Liza Minnelli decided at sixteen that sympathy was her mother’s business. She would give people joy. What that vow cost her — and what it protected her from — is the subject of a memoir that arrives with the authority of someone who has survived things that would have finished most people: Judy Garland for a mother, Vincente Minnelli for a father, a lifelong battle with substance use disorder, broken marriages, miscarriages, financial ruin, and the particular burden of being an EGOT icon who is rarely discussed without reference to her parents. 🎭
Liza has described this memoir as the story she has never told before, which is a claim celebrity autobiography makes more often than it delivers. The evidence here suggests she means it — the access to her own diaries throughout her life gives the narrative a specificity that ghostwritten celebrity autobiography typically lacks, and the willingness to sit with the self-doubt and the body image struggles alongside the cabaret triumphs marks this as something rawer than the polished performance her audiences have always received. ⭐
The EGOT framing — Emmy, Grammy, Oscar, Tony — gives the biography a structural spine through which Minnelli traces not just the awards but the specific artistic contexts that produced them: the Bob Fosse collaborations, the Kander and Ebb years, the Liza with a Z concert film, and the long road back from physical collapse and addiction. For fans of Minnelli and of Broadway and Hollywood history, this is essential primary source material. 🎬
Why this moves and inspires: A raw, long-awaited memoir from one of entertainment’s most extraordinary figures — covering Judy Garland’s daughter, Vincente Minnelli’s daughter, and finally, bracingly, Liza Minnelli herself. A new release from a genuine legend, finally telling her own story in her own words.
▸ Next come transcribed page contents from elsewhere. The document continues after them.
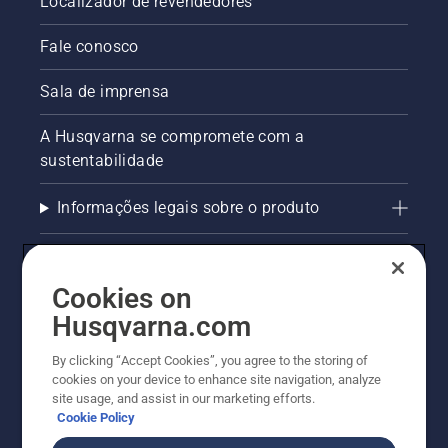
Localizador de revendedores
Fale conosco
Sala de imprensa
A Husqvarna se compromete com a
sustentabilidade
Informações legais sobre o produto
AlertLine/Canal de Denúncias
Cookies on
Outros sites Husqvarna
Husqvarna.com
Trabalhe Conosco
By clicking “Accept Cookies”, you agree to the storing of
cookies on your device to enhance site navigation, analyze
site usage, and assist in our marketing efforts.
Cookie Policy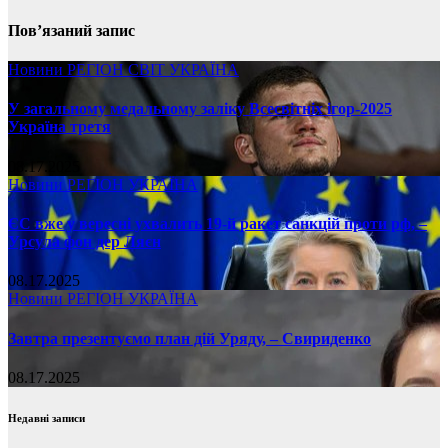
Пов’язаний запис
Новини
РЕГІОН
СВІТ
УКРАЇНА
У загальному медальному заліку Всесвітніх ігор-2025
Україна третя
08.17.2025
Новини
РЕГІОН
УКРАЇНА
ЄС вже у вересні ухвалить 19-й ракет санкцій проти рф, –
Урсула фон дер Ляєн
08.17.2025
Новини
РЕГІОН
УКРАЇНА
Завтра презентуємо план дій Уряду, – Свириденко
08.17.2025
Недавні записи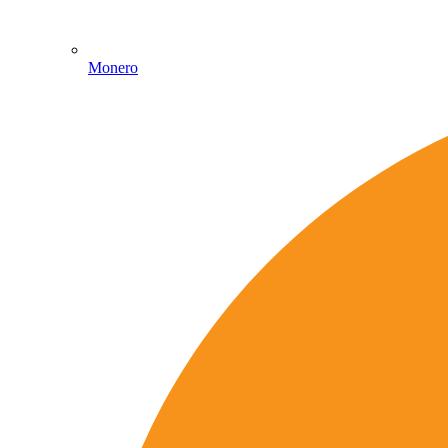
Monero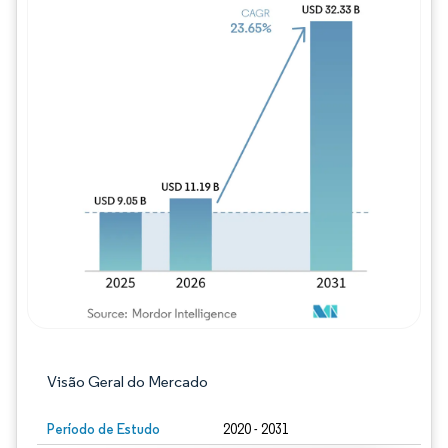
Imagem © Mordor Intelligence. O reuso req
Visão Geral do Mercado
Período de Estudo
2020 - 2031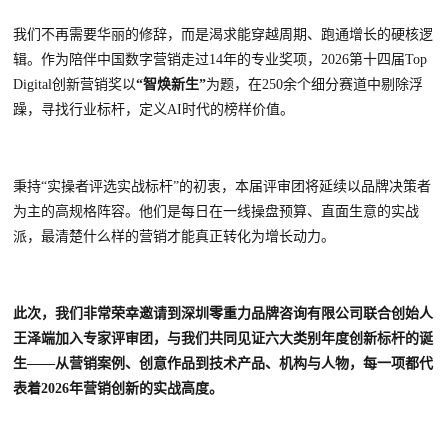
我们不再需要华丽的修辞，而是渴求能穿越周期、跑通增长的硬核逻
辑。作为陪伴中国数字营销走过
14年的专业奖项，2026第十四届Top
Digital创新营销奖以
“智焕新生”
为题，在
250余个细分赛道中剔除浮
躁，寻找行业标杆，定义AI时代的榜样价值。
秉持
“实操者评选实战标杆”的初衷，
本届评审团将延续以品牌决策者
为主的高规格阵容
。他们是每日在一线操盘预算、直面生意的实战
派，最清楚什么样的营销才能真正转化为增长动力。
此次，我们非常荣幸邀请到深圳零重力品牌咨询有限公司联合创始人
王泽端
加入专家评审团，与我们共同见证六大类别年度创新标杆的诞
生——从营销案例、创意作品到技术产品、机构与人物，每一项都代
表着2026年营销创新的实战高度。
Jim Agnew has written and produced multiple feature films alongside directors Dario Argento and John Carpenter and actors including Nicolas Cage, Adrien Brody, and Jean-Claude Van Damme. His guide to surviving Hollywood as a screenwriter is not a film school curriculum or a success story. It’s an insider confessional about deals that collapsed, egos that dominated, near-disasters that became the defining experiences of a career, and what it actually costs to keep making films in a business designed to chew through the people who love it most. 🎬
The distinction Agnew draws — between understanding the craft of screenwriting and understanding the business of Hollywood — is the book’s central argument, and it’s one that film school graduates consistently discover too late. The business infrastructure: how decisions get made, who actually has power, why projects die in development, what survival requires beyond talent — is the knowledge that only comes from having lived it, and Agnew has lived enough of it to fill a genuinely useful book. 📝
The name-dropping is contextual rather than decorative — Argento and Carpenter and Cage appear not as celebrity accessories but as case studies in the specific dynamics of working with directors and stars who operate at the intersection of art and commerce. For aspiring screenwriters, this is the book that tells them what’s actually waiting on the other side of the sale. 🌟
What makes this essential: A frank, street-level insider guide to Hollywood screenwriting from a career writer-producer who worked with Carpenter, Argento, and Cage — covering what film school teaches, what it misses, and what survival in the industry actually requires. A new release and indispensable reading for anyone serious about a screenwriting career who wants honest intelligence over inspirational mythology.